PASSAGE EXTRAIT:

◆ ◆ ◆ ◆ ◆

Véronique Ovaldé oppose l’idéalisme enfantin à la réalité crue des adultes dans un quatrième roman intelligent et déconcertant: Déloger l’animal.

Rose a 15 ans mais paraît beaucoup plus jeune que son âge, tant de corps que d’esprit. Ses parents l’obligent à fréquenter une "école spéciale" où elle se rend chaque jour et qui pourrait tout aussi bien s’adresser aux surdoués qu’aux fous furieux. Entre cet "Institut" et l’appartement familial, où elle passe son temps à soigner les lapins du clapier installé sur la terrasse, Rose voue une admiration sans borne à sa mère, élégante vendeuse de glaces dont la perruque blonde camoufle un crâne brûlé lors d’un mystérieux accident. Désirant conserver l’amour de cette femme, la jeune fille se jette un jour par la fenêtre, geste auquel elle survit miraculeusement. Le lendemain toutefois, sa mère disparaît et, devant la passivité de son père, Rose entreprend d’inventer un passé à sa mère, un amour de jeunesse tragique marqué par la pyromanie, dont elle-même serait le fruit.

◆ ◆ ◆ ◆ ◆

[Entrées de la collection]

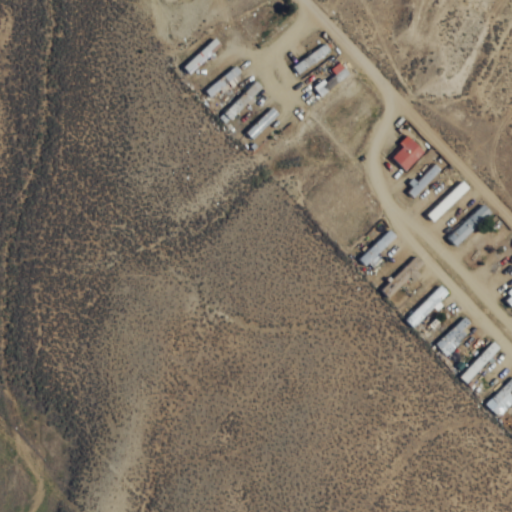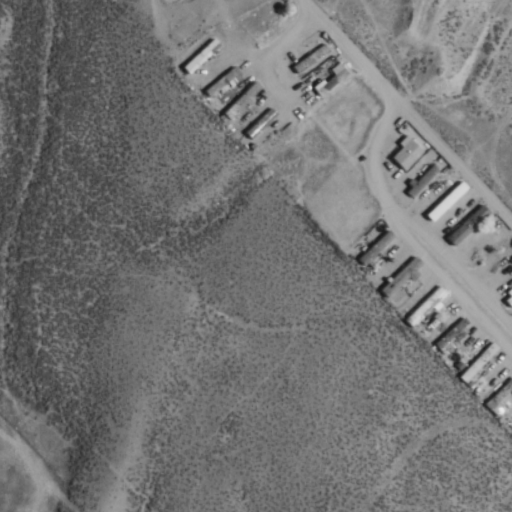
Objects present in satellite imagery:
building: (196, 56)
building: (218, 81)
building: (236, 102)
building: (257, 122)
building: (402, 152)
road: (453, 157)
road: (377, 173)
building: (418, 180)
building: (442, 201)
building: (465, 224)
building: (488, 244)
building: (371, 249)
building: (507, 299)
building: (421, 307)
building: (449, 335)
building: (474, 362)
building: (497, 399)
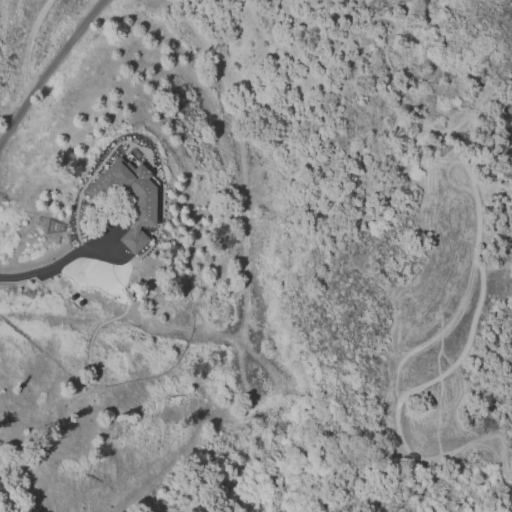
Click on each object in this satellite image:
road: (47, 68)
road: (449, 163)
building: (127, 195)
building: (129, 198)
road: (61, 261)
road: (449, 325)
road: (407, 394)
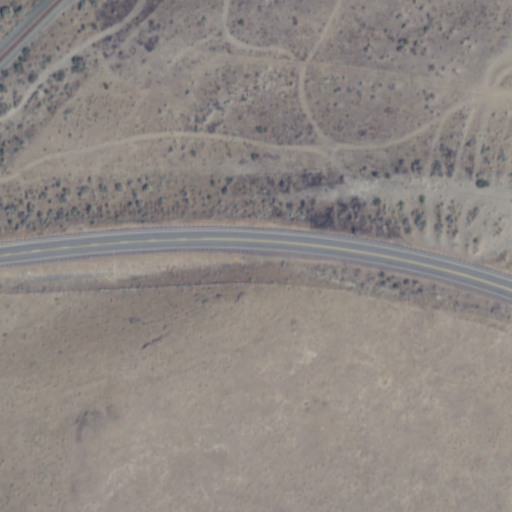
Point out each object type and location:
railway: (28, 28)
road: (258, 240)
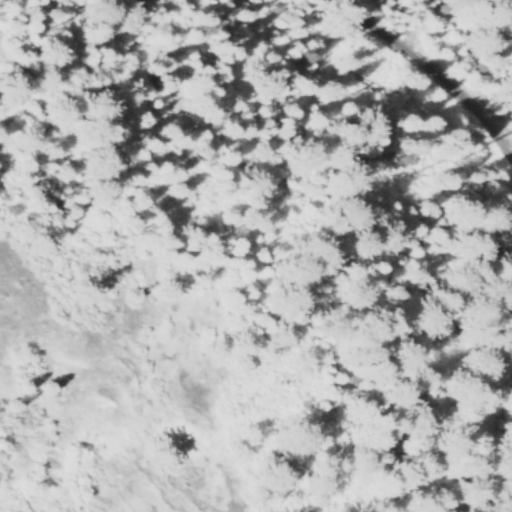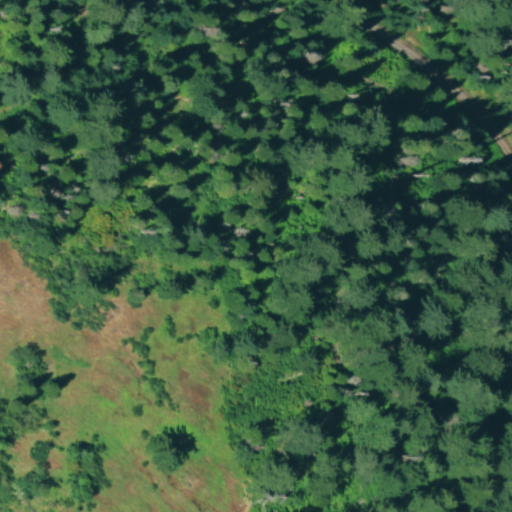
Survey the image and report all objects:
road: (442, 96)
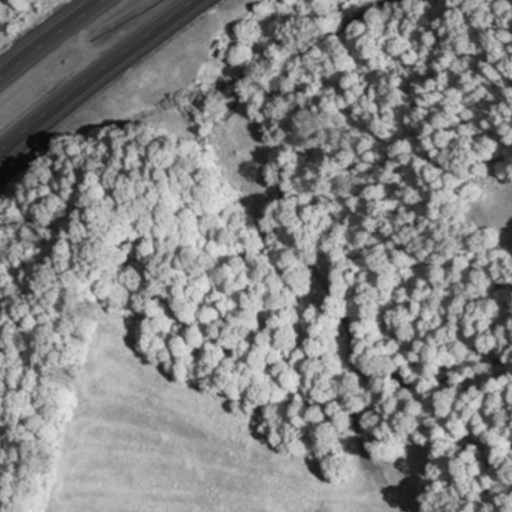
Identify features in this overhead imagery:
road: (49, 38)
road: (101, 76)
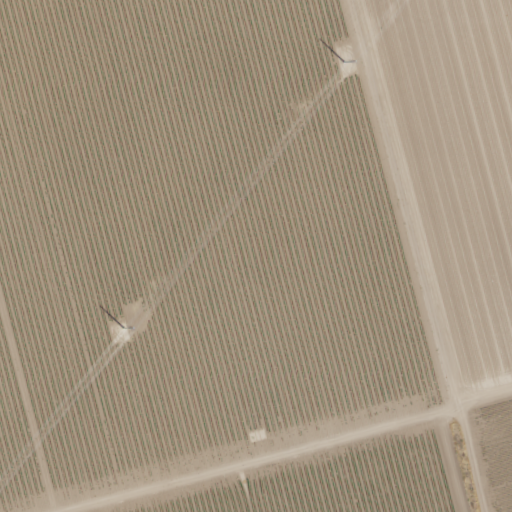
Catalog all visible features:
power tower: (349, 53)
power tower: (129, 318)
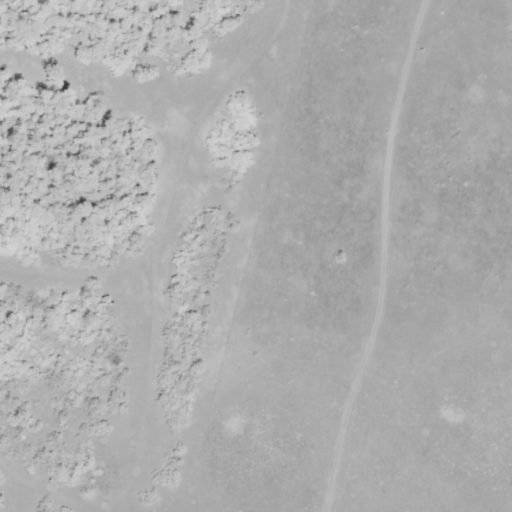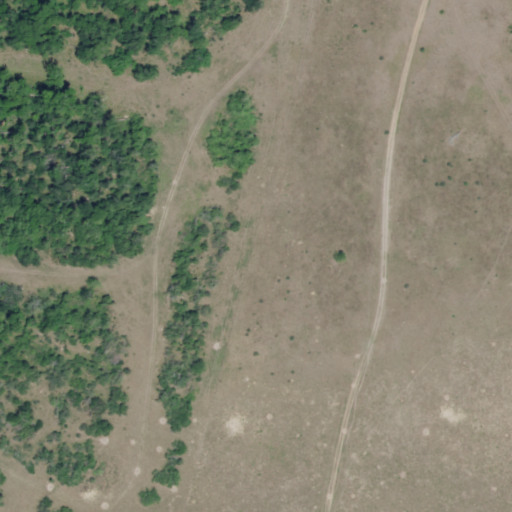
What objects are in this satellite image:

◆ ◆ ◆ ◆ ◆

CONSIGNES:
[1] D'après l'extrait sur le roman Déloger l'animal, quel métier exerce la mère de Rose ?
[2] Rassemblez, s'il vous plaît, toutes les lignes de la liste qui contiennent le mot « imagery », en tenant compte de la casse.

CORRIGÉ DES EXERCICES:
[1] Elle est vendeuse de glaces.

[2]
Objects present in satellite imagery:
Identify features in this overhead imagery:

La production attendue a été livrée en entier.